We are creating a rather complicated process or running batch API requests, and we need multiple interations to tweak it. waiting a day between tweaks will take a very long time to finish this task, is there a way to submit very small batch requests with only a few items and get a quick response for dev and testing?
The jobs are scheduled by OpenAI for when it is cheap for OpenAI and for you.
The size seems to have no bearing on the start time, and there is no “me first, please” mechanism.
A wait of 24 hours is not the guarantee, nor is there a guarantee that you even get more than a cancellation after 24 hours.
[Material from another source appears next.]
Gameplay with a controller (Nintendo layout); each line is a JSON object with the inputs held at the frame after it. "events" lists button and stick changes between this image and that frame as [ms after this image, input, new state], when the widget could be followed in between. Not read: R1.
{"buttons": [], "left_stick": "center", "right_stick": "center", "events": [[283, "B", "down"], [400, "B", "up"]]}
A batch might be done in ten minutes or ten hours depending on conditions when you submit.
The unpredictability can making testing the batch API a bit of a pain.
In lmwrapper we have unit few tests that depend on it. We submit small batches here, and tend to get a response within a few minutes. However, we have to set timeout of ~30min with some accepted flakiness risk. Testing with the less-used models (eg, gpt 3.5 trubo) seems like could help batch latency. In other parts of our code or in downstream libraries we generally mock out as much we can to avoid actual LM calls.
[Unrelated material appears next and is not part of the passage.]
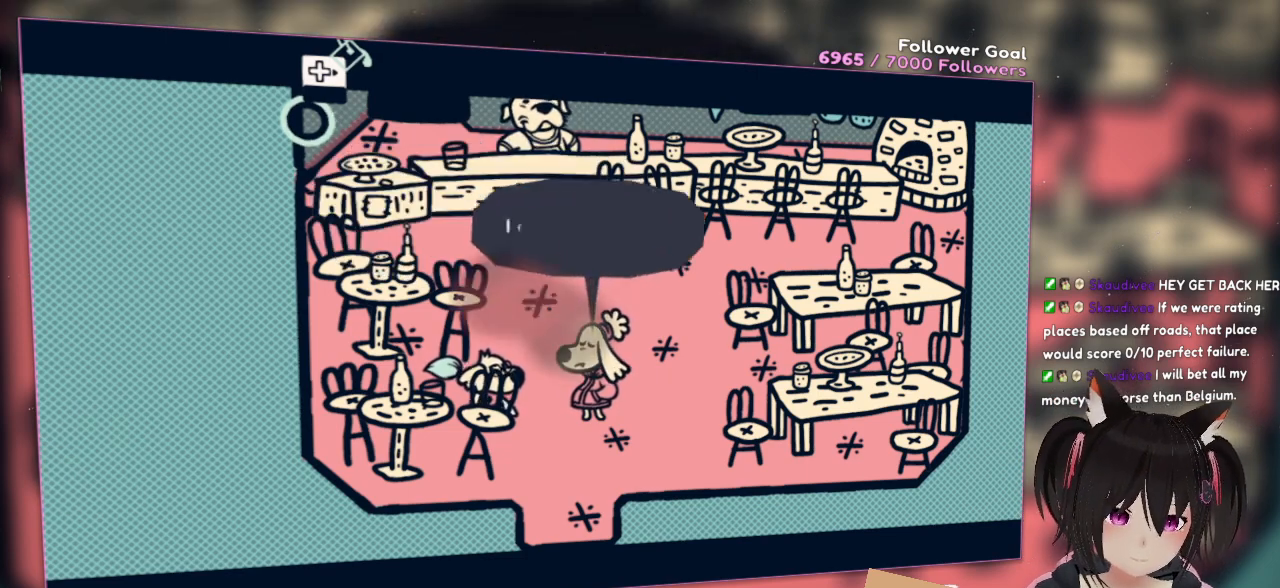
{"buttons": [], "left_stick": "center", "right_stick": "center", "events": []}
But yes, for end-to-end testing submitting very small batches can be a solution.
Alternatively, depending on what you are building, you can use a scheme similar to lmwrapper where abstract away whether using the normal API or the batch API during testing/development. For example:
from lmwrapper.openai_wrapper import get_open_ai_lm, OpenAiModelNames
from lmwrapper.batch_config import CompletionWindow
lm = get_open_ai_lm(OpenAiModelNames.gpt_3_5_turbo)
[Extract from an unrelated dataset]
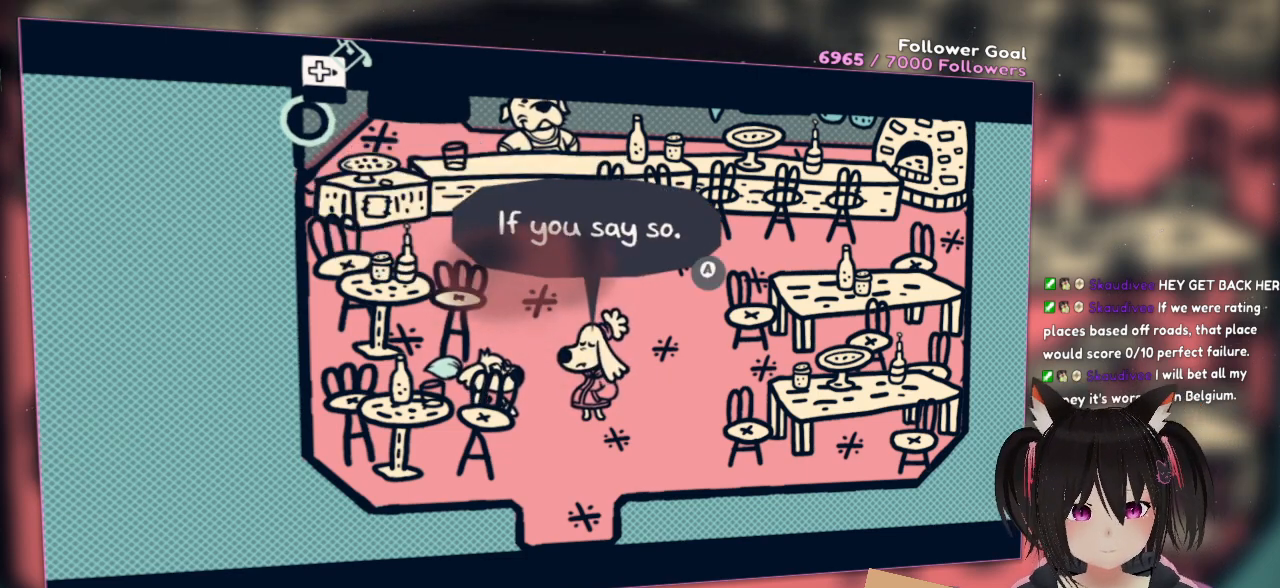
{"buttons": ["B"], "left_stick": "center", "right_stick": "center", "events": [[400, "B", "down"]]}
prompts = my_custom_function_for_building_my_prompts()
is_testing = am_i_currently_dev_testing()
predictions = lm.predict_many(
prompts,
completion_window=(
# Which endpoint we use is abstracted away
CompletionWindow.BATCH_ANY if not is_testing
else CompletionWindow.ASAP
)
)
for pred in predictions:
print(pred.completion_text)
# whatever extra processing...
If you send gpt-4o-mini small batches (~500-1000 calls), and it’s off-peak hours (after 8pm PST), I typically see return times under 30 minutes. I’ve never had it take more than maybe an hour to turn around.
I’ve sent probably 15-20 batch jobs so far, ymmv, but they don’t actually take that long to complete. Also, a test batch of that size with 4o-mini costs like 11 cents, so just start trying things out!